Make sure to transform your variables as needed!

- LotArea: 14977
- 1stFlrSF: 1976
- GrLivArea: 1976
- BldgType: 1Fam
- KitchenQual: Gd
- SaleType: New
- MSZoning: RL
- Street: Pave
- Neighborhood: NridgHt

In [None]:
# Your code here - predict the house price given the following characteristics

continuous.remove('SalePrice')

used_cols = [*continuous, *categoricals]
used_cols

In [None]:
# create empty dataframe for the new row of sample data
new_row = pd.DataFrame(columns=used_cols)

In [None]:
# add details provided to the empty dataframe

new_row = new_row.append({"LotArea": 14977,
                         '1stFlrSF': 1976,
                         'GrLivArea': 1976,
                         'BldgType': '1Fam',
                         'KitchenQual': 'Gd',
                         'SaleType': 'New',
                         'MSZoning': 'RL',
                         'Street': 'Pave',
                         'Neighborhood': 'NridgHt'},
                          ignore_index=True)
new_row

In [None]:
# continuous columns in df
new_row_cont = new_row[continuous]

# log features
log_names = [f'{column}_log' for column in new_row_cont.columns]

new_row_log = np.log(new_row_cont.astype(float))  #won't work unless float
new_row_log.columns = log_names

# normalize
for col in continuous:
    #normalize using mean and std from overall dataset
    new_row_log[f'{col}_log'] = (new_row_log[f'{col}_log'] - ames[col].mean()) / ames[col].std()
new_row_log    



In [None]:
# categoricals in df
new_row_cat = new_row[categoricals]

new_row_ohe = pd.DataFrame(columns = ames_ohe.columns)
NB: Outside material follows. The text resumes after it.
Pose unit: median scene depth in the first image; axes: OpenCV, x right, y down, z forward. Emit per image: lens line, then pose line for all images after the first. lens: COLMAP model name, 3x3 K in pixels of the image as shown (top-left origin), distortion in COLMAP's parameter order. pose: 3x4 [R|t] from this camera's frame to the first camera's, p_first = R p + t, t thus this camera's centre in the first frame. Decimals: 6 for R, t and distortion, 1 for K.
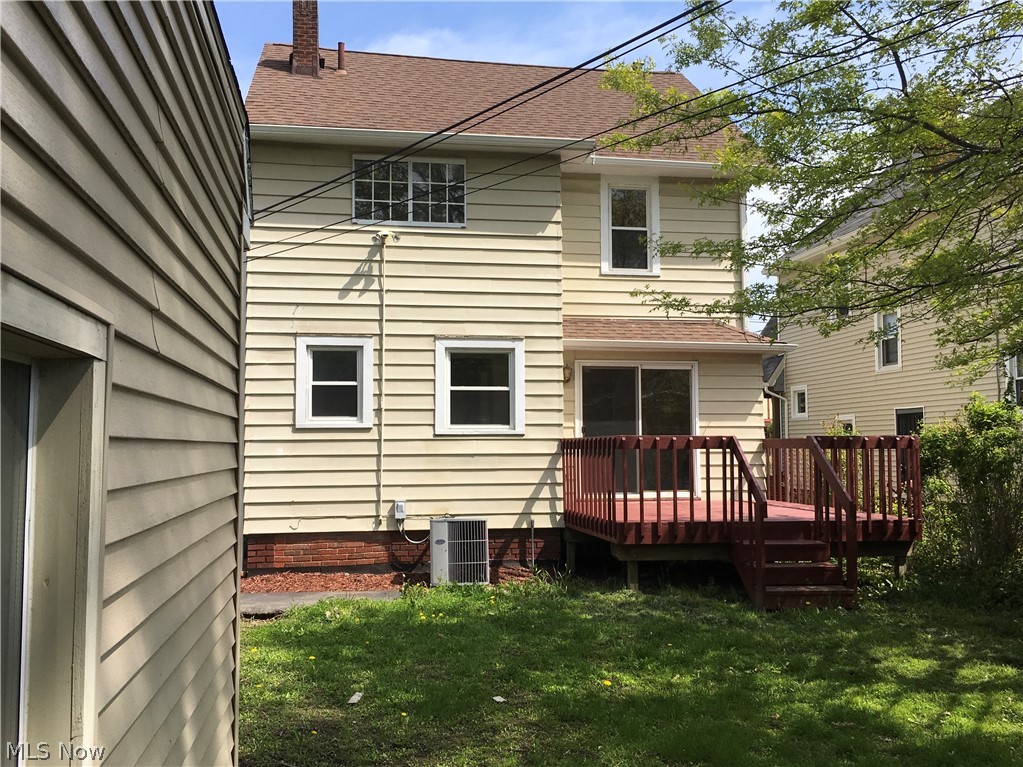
lens RADIAL K [[871.5, 0, 511.6], [0, 871.5, 382.5], [0, 0, 1]] dist [0.034674, 0.002943]
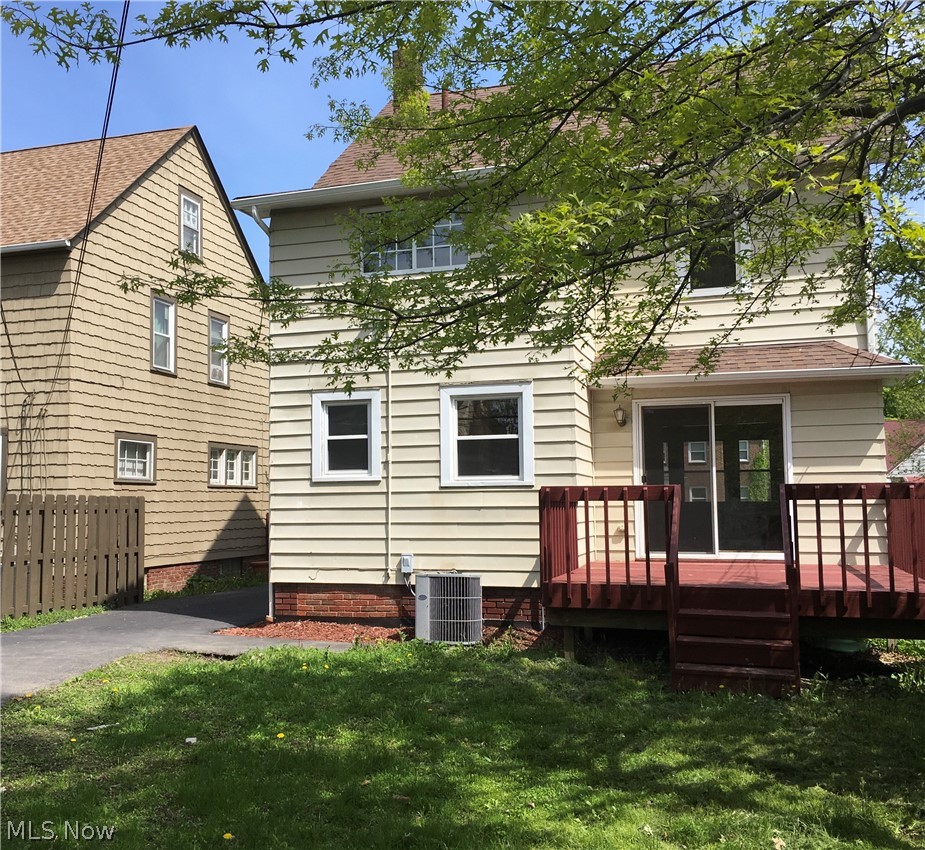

# using complicated for loops to ohe the new row
ohe_dict = {}
for col_type in new_row_cat.columns:
    col_list = [c for c in new_row_ohe.columns.to_list() if col_type in c]
    for x in col_list:
        if new_row_cat[col_type][0] in x:
            ohe_dict[x] = 1
        else:
            ohe_dict[x] = 0
            
# putting the results in a dataframe
new_row_ohe = new_row_ohe.append(ohe_dict, ignore_index=True)
new_row_ohe


In [None]:
new_row_processed = pd.concat([new_row_log, new_row_ohe], axis = 1)
new_row_processed

In [None]:
# Regression model

new_row_pred_log = linreg.predict(new_row_processed)
new_row_pred_log

In [None]:
# Prediction needs to be scaled and exponentiated
np.exp(new_row_pred_log) * ames['SalePrice'].std() + ames['SalePrice'].mean()

In [None]:
# Other way

In [None]:
# Make 2 df: 1 with continuous features, 1 with categorical features. Then perform transformations on them


In [None]:
continuous  # will build df with log transform and standardize continuous features

In [None]:
cont_test = pd.DataFrame({'LotArea': [14977],
                         '1stFlrSF': [1976],
                         'GrLivArea': [1976],
                         'SalePrice': 0.1})
cont_test

In [None]:
log_test = cont_test.apply(lambda x: np.log(x))
log_test

In [None]:
ss = StandardScaler
cont_test = pd.DataFrame(ss.transform(log_test), columns = log_test.columns)

In [None]:
cont_test.drop(columns = 'SalePrice', inplace = True)

In [None]:
# will build df with categoricals
cat_df = pd.DataFrame({'BldgType': '1Fam',
                      'KitchenQual': 'Gd',
                      'SaleType': ['New'],
                      'MSZoning': ['RL'],
                      'Street': ['Pave'],
                      'Neighborhood': 'NridgHt'})
cat_df

In [None]:
cat_ohe = pd.DataFrame(ohe_method2.transform(cat_df), columns = ohe_method2.get_feature_names())
cat_ohe

In [None]:
test_df = cont_test.join(cat_ohe)
test_df.head()

In [None]:
X.shape

In [None]:
#Prediction
pred = linreg.predict(test_df)

In [None]:
# convert std pred to sale price
np.exp((pred * ames_log['SalePrice'].std()) + ames_log['SalePrice'].mean())

## Summary
Congratulations! You pre-processed the Ames Housing data using scaling and standardization. You also fitted your first multiple linear regression model on the Ames Housing data using statsmodels and scikit-learn!